El Comercio

Las siete vidas del cocido

    Viri Fernández, con un pimiento en una mano y el libro de recetas en la otra, antes de iniciar su demostración en Trascorrales.
    Viri Fernández, con un pimiento en una mano y el libro de recetas en la otra, antes de iniciar su demostración en Trascorrales. / Piña
    • La guisandera Viri Fernández ofrece un 'show cooking' en la plaza de Trascorrales

    • El centro intergeneracional Ovida organiza el evento para concienciar a los mayores de la importancia de una alimentación saludable

    Las personas mayores se aburren, no cocinan y se alimentan mal. No es la afirmación de ningún nutricionista ni dietista. Es de Viri Fernández, una mujer que se pilla, casi siempre, con las manos en la masa. Esta guisandera ofreció ayer un 'show cooking' en la plaza de Trascorrales: «Yo prefiero llamarlo cocina en directo, lo otro se lo dejamos para los del Brexit», bromeó.

    El objetivo de este evento culinario fue concienciar a las personas de mayor edad de la importancia de seguir una dieta saludable. «Se nos enseñó a vivir pero no a envejecer», sentenció la protagonista momentos previos a meterse en harina.

    Según la guisandera, cuando se llega a partir de una edad -ella la cifró en los sesenta años-, uno «se aburre» incluso en la cocina. «Mucha gente deja de cocinar.
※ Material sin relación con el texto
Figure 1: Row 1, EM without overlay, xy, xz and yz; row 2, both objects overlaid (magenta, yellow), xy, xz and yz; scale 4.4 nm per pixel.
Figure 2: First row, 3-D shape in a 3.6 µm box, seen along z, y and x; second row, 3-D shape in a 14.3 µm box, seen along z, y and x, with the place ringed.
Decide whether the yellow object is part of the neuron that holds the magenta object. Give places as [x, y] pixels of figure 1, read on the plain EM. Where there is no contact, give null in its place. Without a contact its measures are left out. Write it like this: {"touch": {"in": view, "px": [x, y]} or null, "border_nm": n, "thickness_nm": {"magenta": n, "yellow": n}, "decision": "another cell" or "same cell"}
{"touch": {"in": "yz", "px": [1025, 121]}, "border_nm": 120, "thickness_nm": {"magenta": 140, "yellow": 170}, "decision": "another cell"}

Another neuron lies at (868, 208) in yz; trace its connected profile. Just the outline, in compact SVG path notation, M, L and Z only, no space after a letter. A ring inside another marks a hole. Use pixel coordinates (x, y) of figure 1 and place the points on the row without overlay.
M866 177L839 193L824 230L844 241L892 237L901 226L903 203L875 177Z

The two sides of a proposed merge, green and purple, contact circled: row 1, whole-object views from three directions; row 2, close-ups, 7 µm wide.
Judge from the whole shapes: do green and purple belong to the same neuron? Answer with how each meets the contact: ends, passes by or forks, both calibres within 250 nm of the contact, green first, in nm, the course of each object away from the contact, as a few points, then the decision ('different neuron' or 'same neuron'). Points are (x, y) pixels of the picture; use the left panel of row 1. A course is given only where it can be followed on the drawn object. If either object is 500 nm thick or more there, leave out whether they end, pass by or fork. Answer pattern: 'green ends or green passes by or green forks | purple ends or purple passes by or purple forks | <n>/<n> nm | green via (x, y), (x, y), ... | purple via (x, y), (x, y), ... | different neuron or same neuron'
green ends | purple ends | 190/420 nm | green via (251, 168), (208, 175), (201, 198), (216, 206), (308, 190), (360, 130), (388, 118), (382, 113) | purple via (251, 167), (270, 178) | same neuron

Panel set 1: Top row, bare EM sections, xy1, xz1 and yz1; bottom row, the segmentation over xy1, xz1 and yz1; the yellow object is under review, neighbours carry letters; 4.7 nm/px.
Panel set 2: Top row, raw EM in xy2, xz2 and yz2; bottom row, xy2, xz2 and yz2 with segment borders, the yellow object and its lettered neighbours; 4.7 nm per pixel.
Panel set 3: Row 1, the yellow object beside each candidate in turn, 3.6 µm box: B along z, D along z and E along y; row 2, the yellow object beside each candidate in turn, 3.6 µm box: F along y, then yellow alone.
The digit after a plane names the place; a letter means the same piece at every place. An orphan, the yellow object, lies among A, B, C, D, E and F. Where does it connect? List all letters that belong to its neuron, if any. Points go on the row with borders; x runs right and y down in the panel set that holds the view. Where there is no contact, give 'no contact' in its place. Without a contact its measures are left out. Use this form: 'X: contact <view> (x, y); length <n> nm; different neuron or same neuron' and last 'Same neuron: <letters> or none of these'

Yo a veces también; de hecho alguna vez ceno un bocata de una lata de atún», confesó.

    Para remediar este aburrimiento generacional, tiene la receta: «Hay que echarle imaginación». Como ejemplo, se trajo de casa un cocido de garbanzos para enseñar al público asistente que, como los gatos, los cocidos también tienen siete vidas. «No vamos a estar comiendo garbanzos cuatro días, eso no es bueno, pero le podemos dar la vuelta». Y esa pirueta se traduce en seis platos nuevos a partir del cocido: garbanzos con verduras, croquetas de compango, empanadilla de ternera, canelones de pollo y pisto y puré de garbanzos. Y listo, un plato para cada día de la semana. «Esto es lo que se llama cocina creativa porque de un mismo plato puedes sacar algo distinto», explicó.

    Fernández insistió en que hay que «cambiar el chip» de las personas de la tercera edad. «Nuestro cuerpo sufre cambios pero hay que saber encajarlos». Lo aseguró mientras destapaba su cocido con sopa de fideos incluidos. «El truco para los garbanzos radica en el tipo de agua con los que se cocinan», apuntó Fernández, cuya guía de cocina es un libro de recetas, escrito a mano, que data de 1906. «La base es una cocina sencilla», comentó.

    El evento culinario lo organizó el centro intergeneracional Ovida, que transformó la plaza de Trascorrales en una cocina en la que se pudo ver el contraste entre la olla colorada de las abuelas y el más tecnológico de los microondas. Todo para seguir la máxima de Viri Fernández: 'Desarrollar la creatividad alegra los estómagos'. Y para ello, no hay edad.